FBI diz que novo incidente em voo Amsterdã-Detroit não representa ameaça

DETROIT - Autoridades norte-americanas afirmaram que o incidente no voo 253 da Northwest Airlines, ocorrido neste domingo, não foi sério. Um passageiro foi preso por causar distúrbios durante o percurso entre Amsterdã e Detroit, a mesma rota que foi alvo de um atentado terrorista frustrado na sexta-feira.

iG São Paulo |

AP
Aeronave é vista após o pouso no aeroporto de Detroit

Aeronave é vista após o pouso no aeroporto de Detroit

Segundo comunicado do FBI, a polícia federal americana, agentes de segurança no aeroporto de Detroit, no estado de Michigan, responderam a um alerta lançado pelo piloto do avião, pouco antes de pousar. "Um passageiro havia passado um longo tempo no banheiro, o que levantou preocupações", explicou o texto.

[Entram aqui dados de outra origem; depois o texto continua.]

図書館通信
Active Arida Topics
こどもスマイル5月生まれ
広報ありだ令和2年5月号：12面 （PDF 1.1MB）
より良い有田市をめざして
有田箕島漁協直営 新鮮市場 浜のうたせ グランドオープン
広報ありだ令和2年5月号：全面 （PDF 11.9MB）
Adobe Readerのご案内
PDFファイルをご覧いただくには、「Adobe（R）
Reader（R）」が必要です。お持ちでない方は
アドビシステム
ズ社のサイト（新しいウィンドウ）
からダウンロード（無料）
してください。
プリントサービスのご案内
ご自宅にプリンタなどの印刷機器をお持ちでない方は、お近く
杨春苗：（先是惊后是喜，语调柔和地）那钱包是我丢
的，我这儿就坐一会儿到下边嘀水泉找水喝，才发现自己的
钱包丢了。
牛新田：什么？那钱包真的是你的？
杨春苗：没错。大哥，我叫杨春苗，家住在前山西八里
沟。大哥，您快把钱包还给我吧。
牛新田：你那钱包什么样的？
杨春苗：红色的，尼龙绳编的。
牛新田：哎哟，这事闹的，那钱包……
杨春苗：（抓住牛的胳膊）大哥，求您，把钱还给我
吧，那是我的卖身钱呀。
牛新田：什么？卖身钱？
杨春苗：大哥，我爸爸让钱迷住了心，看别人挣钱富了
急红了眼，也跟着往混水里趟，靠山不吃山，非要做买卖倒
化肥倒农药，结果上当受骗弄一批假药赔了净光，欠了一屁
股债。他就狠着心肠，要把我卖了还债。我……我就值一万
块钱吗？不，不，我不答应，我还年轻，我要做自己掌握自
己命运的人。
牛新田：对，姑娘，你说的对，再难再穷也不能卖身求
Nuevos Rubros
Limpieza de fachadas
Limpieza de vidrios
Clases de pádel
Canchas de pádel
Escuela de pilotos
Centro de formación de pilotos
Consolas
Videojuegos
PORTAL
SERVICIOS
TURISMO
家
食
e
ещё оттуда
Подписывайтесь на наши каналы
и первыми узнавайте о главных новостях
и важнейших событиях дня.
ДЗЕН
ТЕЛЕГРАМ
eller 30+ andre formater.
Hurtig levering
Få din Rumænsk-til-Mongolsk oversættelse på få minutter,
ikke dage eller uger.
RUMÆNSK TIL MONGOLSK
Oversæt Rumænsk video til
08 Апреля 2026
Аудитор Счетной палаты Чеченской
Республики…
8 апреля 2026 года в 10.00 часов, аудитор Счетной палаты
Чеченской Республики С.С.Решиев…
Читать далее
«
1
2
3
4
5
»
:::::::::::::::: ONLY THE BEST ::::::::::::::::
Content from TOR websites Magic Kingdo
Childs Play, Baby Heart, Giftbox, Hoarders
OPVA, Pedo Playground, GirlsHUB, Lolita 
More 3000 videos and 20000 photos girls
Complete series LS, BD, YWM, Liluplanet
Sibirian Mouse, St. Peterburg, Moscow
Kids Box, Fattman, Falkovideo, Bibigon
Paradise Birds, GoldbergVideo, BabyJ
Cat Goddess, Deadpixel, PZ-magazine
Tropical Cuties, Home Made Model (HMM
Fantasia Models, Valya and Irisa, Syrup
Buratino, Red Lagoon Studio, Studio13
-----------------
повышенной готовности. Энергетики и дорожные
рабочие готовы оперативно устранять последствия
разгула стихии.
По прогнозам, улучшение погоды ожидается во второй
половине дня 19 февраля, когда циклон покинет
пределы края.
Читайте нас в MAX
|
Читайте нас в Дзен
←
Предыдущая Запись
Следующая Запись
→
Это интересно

A Força de Combate ao Terrorismo analisou o caso "e a investigação mostrou que o incidente não foi sério", destacou o comunicado escrito por Sandra Berchtold, que trabalha em Detroit para o FBI. "Está tudo certo até aqui", disse ela.

Um oficial ouvido pela agência Associated Press afirmou que, após interrogatório, os investigadores constataram que o homem, um empresário, apenas tinha se sentido mal durante o voo.

Segundo Susan Elliott, porta-voz da Delta Air Lines, operadora da Northwest, os outros 255 passageiros deixaram o avião sem incidentes. A aeronave pousou com segurança e foi levada para um "local seguro" em Detroit.

Na sexta-feira, o nigeriano Umar Farouk Abdulmutallab, 23 anos, foi preso por tentar explodir um avião em pleno ar quando a aeronave se preparava para pousar. Ele foi rendido por alguns dos 278 passageiros e 11 tripulantes do voo 253 da Northwest Airlines entre Amsterdã e Detroit.

Embora frustrada, a suposta tentativa de explodir o avião na sexta-feira levou a uma intensificação das medidas de segurança nos aeroportos.

O presidente dos Estados Unidos, Barack Obama, determinou que seja feita uma revisão das medidas de segurança aérea no país, incluindo um sistema de listas de suspeitos usado pelas autoridades americanas para categorizar indivíduos progressivamente segundo o que elas acreditam ser seu potencial de perigo.

Abdulmutallab já estava em uma lista de pessoas a serem "observadas" por alerta de seu próprio pai, um proeminente banqueiro nigeriano. Ele embarcou no voo com um artefato produzido com um poderoso explosivo, o tetranitrato de pentaeritritol - ou simplesmente PETN -, com o qual um homem tentou explodir um voo transatlântico em 2001.

A secretária de Segurança Nacional, Janet Napolitano, disse que não existem indícios relacionando Abdulmutallab a qualquer plano terrorista "mais amplo".